A week after Google started redirecting Chinese search users to its Hong Kong site in order to avoid having to censor results, many search queries from within China are getting the Great Firewall treatment. The move was widely expected by most, and with Google's mobile services also getting a partial block in China, it's clear the government isn't a fan of Google's shenanigans when it comes to deciding what its citizens can access.
Chinese Internet users began noting that even the most benign of phrases were being blocked from Google.com.hk starting Tuesday morning (or Tuesday afternoon in China), as noted by the Wall Street Journal. This includes searches for words like "happy," in addition to your usual forbidden topics like porn and info about Tiananmen Square protests. As usual, the Chinese government hasn't made any official announcement about the blocks, so users are unsure as to whether they will be permanent or not.

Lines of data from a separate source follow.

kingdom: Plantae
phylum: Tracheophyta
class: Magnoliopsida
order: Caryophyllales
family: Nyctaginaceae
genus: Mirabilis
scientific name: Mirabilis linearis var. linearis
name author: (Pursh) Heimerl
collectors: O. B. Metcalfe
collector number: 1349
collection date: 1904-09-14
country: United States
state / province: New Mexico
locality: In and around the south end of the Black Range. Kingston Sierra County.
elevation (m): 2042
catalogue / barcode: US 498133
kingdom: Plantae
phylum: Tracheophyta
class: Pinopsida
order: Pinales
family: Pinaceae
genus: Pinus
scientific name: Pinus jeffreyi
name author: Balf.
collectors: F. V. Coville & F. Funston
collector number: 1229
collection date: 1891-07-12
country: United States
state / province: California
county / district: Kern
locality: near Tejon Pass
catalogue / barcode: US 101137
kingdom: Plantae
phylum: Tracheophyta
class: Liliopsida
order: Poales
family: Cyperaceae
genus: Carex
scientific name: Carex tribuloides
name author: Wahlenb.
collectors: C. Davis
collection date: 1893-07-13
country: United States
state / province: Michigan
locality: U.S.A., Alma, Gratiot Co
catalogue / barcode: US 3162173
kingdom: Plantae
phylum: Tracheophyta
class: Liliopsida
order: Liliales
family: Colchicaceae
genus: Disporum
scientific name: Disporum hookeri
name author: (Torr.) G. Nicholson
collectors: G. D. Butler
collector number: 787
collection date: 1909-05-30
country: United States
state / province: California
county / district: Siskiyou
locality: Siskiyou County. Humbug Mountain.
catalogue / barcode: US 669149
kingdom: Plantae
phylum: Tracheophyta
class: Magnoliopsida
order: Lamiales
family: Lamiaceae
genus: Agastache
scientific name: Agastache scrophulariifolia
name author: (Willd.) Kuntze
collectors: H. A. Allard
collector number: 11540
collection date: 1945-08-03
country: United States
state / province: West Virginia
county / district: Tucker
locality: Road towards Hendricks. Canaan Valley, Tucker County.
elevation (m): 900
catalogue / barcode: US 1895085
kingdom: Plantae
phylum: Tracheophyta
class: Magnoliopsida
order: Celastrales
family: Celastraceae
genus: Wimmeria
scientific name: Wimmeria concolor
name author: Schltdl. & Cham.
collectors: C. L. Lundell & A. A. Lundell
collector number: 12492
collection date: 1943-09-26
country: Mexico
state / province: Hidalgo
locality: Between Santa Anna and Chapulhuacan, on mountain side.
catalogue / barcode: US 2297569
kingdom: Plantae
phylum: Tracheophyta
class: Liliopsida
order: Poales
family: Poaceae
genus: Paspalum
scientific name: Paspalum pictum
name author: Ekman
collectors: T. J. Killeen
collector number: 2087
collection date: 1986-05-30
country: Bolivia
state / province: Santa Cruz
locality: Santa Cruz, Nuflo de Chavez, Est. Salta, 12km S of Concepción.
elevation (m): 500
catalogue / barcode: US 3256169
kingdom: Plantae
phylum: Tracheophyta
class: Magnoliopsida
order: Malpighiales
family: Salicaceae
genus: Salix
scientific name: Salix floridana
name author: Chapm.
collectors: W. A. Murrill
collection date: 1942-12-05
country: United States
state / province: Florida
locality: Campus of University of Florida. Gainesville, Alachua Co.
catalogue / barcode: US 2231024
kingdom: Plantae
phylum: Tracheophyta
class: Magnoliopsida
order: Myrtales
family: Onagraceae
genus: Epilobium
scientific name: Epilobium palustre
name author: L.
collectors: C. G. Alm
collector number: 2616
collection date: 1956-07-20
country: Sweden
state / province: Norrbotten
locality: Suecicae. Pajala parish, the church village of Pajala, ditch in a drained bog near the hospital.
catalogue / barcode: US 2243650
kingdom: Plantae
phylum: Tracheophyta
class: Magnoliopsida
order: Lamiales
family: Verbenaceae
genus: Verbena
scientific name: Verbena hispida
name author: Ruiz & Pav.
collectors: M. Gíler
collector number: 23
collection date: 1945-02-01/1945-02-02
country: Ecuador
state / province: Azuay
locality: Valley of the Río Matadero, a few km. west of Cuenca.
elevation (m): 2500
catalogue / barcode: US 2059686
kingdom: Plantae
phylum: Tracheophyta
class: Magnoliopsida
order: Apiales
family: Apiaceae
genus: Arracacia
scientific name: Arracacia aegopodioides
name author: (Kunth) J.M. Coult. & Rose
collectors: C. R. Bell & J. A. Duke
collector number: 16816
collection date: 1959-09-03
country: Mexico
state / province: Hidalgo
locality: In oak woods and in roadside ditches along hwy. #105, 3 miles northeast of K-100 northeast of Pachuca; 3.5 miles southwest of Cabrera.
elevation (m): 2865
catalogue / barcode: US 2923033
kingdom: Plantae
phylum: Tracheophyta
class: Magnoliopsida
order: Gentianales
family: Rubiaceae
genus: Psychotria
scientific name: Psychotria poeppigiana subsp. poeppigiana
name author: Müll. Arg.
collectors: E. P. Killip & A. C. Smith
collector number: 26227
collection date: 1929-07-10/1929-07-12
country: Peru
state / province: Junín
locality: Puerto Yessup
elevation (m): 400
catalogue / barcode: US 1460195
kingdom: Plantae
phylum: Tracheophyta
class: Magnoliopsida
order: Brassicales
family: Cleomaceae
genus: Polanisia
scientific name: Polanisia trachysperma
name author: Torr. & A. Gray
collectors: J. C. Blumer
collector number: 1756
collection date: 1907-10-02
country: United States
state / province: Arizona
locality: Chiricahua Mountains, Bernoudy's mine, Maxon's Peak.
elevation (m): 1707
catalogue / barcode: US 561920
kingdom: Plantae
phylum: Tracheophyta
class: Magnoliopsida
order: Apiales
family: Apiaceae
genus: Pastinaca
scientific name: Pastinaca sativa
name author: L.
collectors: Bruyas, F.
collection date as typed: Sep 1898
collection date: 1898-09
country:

Google's Mobile site, which normally offers access to things like search, images, Gmail, and more, has also been spotty in recent days, according to numerous reports online. Google's service availability page shows that YouTube and Blogger were outright inaccessible as of March 29 while Docs, Picasa, Groups, and Mobile were under a "partial block." The status for Web search still indicates no issues, though that's obviously not the case anymore.
Though the blocks are hardly surprising, many find them to be indicative that China's government is indeed more interested in maintaining control over the Internet for political purposes than allowing citizens to freely access information.
"It's terrible! I want to go out to the street and protest immediately! This will make many people angry," an unnamed photographer in Beijing told the WSJ. "This is a huge setback for China. To be excluded from mainstream society in the outside world makes me...despair for China's future."